The news: Greetings, aliens — the pope means you no harm.
On Monday, Pope Francis made a rather fantastic and out-of-the blue proclamation. Preaching about the spirit of acceptance and inclusion, the pontiff announced that he would be open to welcoming any extraterrestrial life to Christ.
"If, for example, tomorrow an expedition of Martians came, and some of them came to us, here... Martians, right? Green, with that long nose and big ears, just like children paint them... And one says, 'But I want to be baptized!' What would happen?" he said.

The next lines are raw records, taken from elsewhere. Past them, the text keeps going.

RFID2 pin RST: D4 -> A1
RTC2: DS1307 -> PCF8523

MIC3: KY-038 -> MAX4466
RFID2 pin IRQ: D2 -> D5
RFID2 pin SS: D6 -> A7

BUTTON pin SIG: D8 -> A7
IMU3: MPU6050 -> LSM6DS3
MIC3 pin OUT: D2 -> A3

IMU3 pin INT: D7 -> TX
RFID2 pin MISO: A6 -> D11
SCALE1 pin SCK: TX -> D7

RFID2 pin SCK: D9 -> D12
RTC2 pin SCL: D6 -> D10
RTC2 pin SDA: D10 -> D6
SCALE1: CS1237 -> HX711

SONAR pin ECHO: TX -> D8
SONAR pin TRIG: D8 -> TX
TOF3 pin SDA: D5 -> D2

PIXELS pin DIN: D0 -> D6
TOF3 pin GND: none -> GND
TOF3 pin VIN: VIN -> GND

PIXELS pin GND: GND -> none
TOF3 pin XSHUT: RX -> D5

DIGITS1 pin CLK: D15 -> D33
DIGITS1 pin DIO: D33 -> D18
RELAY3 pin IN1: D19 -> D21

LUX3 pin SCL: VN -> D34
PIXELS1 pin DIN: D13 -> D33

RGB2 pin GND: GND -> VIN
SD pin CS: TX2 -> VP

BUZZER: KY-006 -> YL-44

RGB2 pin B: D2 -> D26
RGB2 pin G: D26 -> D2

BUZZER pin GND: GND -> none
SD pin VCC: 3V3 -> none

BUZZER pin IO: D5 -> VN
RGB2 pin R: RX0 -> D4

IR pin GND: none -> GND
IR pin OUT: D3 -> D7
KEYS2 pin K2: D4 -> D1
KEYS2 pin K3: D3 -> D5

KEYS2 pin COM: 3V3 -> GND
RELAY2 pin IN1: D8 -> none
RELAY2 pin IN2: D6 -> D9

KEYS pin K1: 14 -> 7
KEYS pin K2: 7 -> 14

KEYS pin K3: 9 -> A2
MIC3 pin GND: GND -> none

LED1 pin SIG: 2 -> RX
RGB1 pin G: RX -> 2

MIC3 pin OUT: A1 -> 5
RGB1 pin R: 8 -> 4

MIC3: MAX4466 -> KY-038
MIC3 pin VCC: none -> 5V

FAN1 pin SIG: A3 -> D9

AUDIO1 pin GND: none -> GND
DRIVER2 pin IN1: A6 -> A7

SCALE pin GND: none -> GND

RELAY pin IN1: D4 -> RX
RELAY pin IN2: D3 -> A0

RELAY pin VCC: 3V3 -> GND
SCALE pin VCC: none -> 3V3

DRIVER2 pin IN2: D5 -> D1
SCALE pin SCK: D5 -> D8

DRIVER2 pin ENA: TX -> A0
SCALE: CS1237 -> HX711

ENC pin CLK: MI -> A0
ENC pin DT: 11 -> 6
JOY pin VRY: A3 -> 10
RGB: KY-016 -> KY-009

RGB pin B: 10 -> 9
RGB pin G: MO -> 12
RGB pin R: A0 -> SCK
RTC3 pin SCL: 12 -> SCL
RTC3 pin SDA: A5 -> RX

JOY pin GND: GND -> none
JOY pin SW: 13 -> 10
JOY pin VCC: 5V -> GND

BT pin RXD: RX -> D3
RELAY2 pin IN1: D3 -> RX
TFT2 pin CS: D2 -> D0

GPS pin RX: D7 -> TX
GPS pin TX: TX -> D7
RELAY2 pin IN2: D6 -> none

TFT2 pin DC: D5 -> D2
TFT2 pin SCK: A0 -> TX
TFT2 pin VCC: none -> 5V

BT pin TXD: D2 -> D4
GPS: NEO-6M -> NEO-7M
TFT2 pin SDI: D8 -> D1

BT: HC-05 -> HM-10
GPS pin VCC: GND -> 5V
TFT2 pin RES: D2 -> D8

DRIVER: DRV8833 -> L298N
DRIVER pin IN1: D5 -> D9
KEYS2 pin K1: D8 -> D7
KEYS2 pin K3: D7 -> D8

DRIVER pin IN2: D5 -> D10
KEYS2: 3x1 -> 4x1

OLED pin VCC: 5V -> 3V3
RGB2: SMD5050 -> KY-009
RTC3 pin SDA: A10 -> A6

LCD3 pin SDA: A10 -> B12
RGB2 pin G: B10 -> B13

Wait, what? This is not the first time that the Vatican has brought up welcoming extraterrestrials to the fold. Back in 2010, one of Pope Benedict XVI's astronomers said he would baptize any willing aliens. "Any entity — no matter how many tentacles it has — has a soul," said Guy Consolmagno.
But there's a reason behind the proclamation. While Pope Francis was talking about a hypothetical situation, he was really illustrating the importance of opening the Church's doors to more people (a common theme for Francis so far). During the same homily, the pope also described the resistance St. Peter met when he allowed non-Jews to become Christian.
"Peter in that first diocese — the first diocese was Antioch — makes this decision: 'Who am I to admit impediments?' A nice word for bishops, for priests and for Christians. Who are we to close doors?" he said.
It's also important to note that the pope has been matching his words with action. He has already proposed allowing children of unmarried parents to get baptized, even though the Church considers such living arrangements to be sinful.
But there's still a long way to go. While accepting alien souls into the arms of Jesus Christ is a nice thought, there's a lot Francis and the Church can do to better integrate its current members. The pope has previously stated that he wants women to have higher official roles in the Vatican bureaucracy, but there is still no word on ordaining women as deacons or ministers who can assist at Mass or perform baptisms.
The same goes for LGBT representation in the Church. Last year, when asked about the prospect of openly gay people serving in the clergy, Pope Francis famously said, "If someone is gay and he searches for the Lord and has good will, who am I to judge?" While that statement was met with great approval, little has been done to turn this into practice.
Still, Pope Francis' public stance on these issues is a marked progression from his more conservative predecessor. And while he has remained firm on certain issues, such as abortion, he has used his year-long tenure to criticize ideology, rail against capitalism and support the evaluation of civil unions.
Hopefully, in the coming years, the pope will be able to implement the measures he's already promised, especially before the aliens arrive and he has to add even more members to the congregation.